— PROBLEM REQUIREMENTS —
Edit the listing from the line with "Kostengünstiger wird Ihr" through the line with "Februar 2021", replacing "November" with "Nov." wherever it occurs and leaving every other character unchanged. Return only those lines and leave out the pictures.
GIVEN ENTRIES START
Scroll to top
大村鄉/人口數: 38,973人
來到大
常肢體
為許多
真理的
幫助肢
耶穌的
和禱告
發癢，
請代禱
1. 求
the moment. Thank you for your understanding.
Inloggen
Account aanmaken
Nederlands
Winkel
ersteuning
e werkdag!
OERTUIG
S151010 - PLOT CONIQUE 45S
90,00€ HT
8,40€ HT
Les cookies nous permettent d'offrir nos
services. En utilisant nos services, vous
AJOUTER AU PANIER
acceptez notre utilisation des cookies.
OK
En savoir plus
GIVEN ENTRIES END
GIVEN ENTRIES START
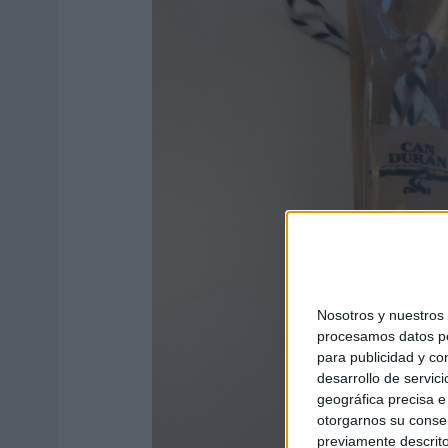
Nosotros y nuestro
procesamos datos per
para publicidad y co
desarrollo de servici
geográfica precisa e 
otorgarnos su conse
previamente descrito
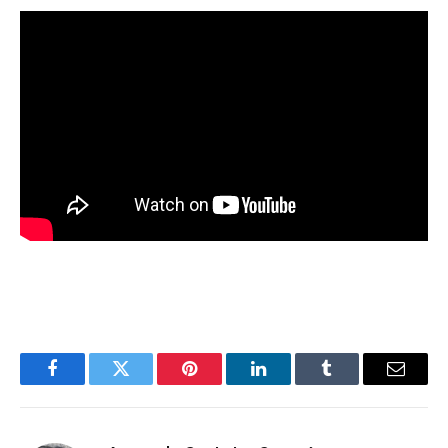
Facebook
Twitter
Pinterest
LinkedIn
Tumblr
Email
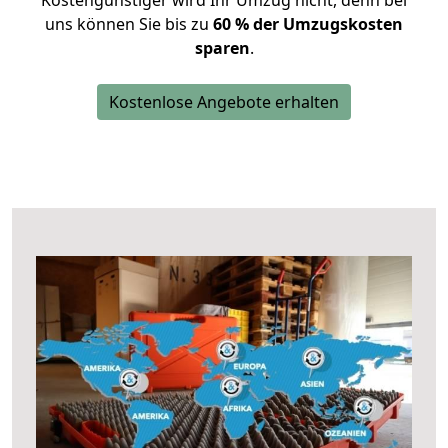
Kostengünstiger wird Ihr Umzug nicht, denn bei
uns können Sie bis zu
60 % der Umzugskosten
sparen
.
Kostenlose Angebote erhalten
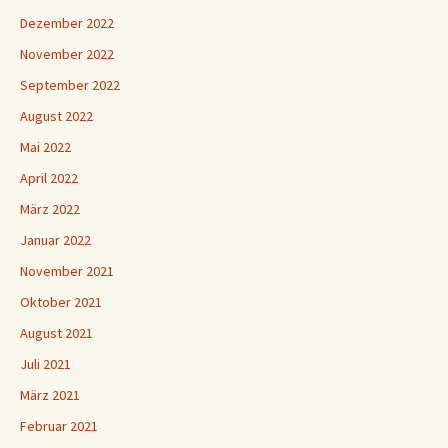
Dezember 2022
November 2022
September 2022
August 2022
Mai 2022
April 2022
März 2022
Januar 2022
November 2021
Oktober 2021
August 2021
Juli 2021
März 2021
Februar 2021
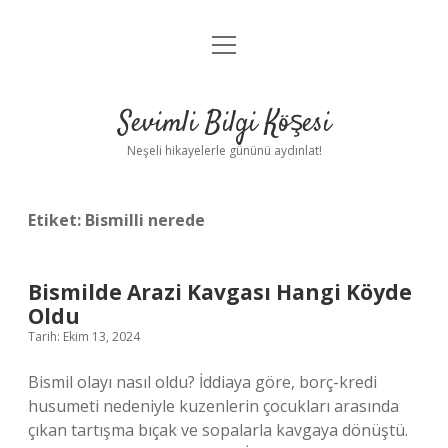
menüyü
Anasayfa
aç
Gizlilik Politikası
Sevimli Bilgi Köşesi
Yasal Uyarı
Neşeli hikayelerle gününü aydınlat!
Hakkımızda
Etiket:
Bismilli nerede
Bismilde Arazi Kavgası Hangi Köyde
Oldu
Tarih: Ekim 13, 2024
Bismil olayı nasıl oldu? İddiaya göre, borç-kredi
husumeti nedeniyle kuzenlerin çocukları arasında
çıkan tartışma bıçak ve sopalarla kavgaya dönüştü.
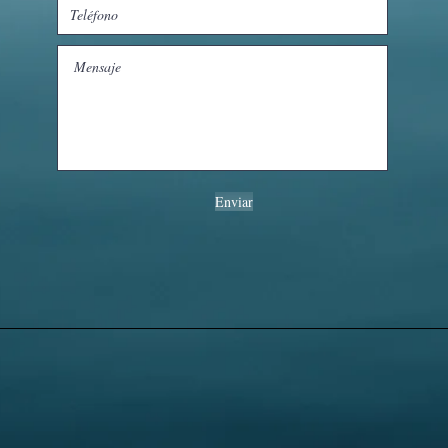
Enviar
GIVEN ENTRIES END
— SOLUTION TO THIS PROBLEM —
Kostengünstiger wird Ihr Umzug nicht, denn bei
uns können Sie bis zu
60 % der Umzugskosten
sparen
.
Kostenlose Angebote erhalten
Dezember 2022
Nov. 2022
September 2022
August 2022
Mai 2022
April 2022
März 2022
Januar 2022
Nov. 2021
Oktober 2021
August 2021
Juli 2021
März 2021
Februar 2021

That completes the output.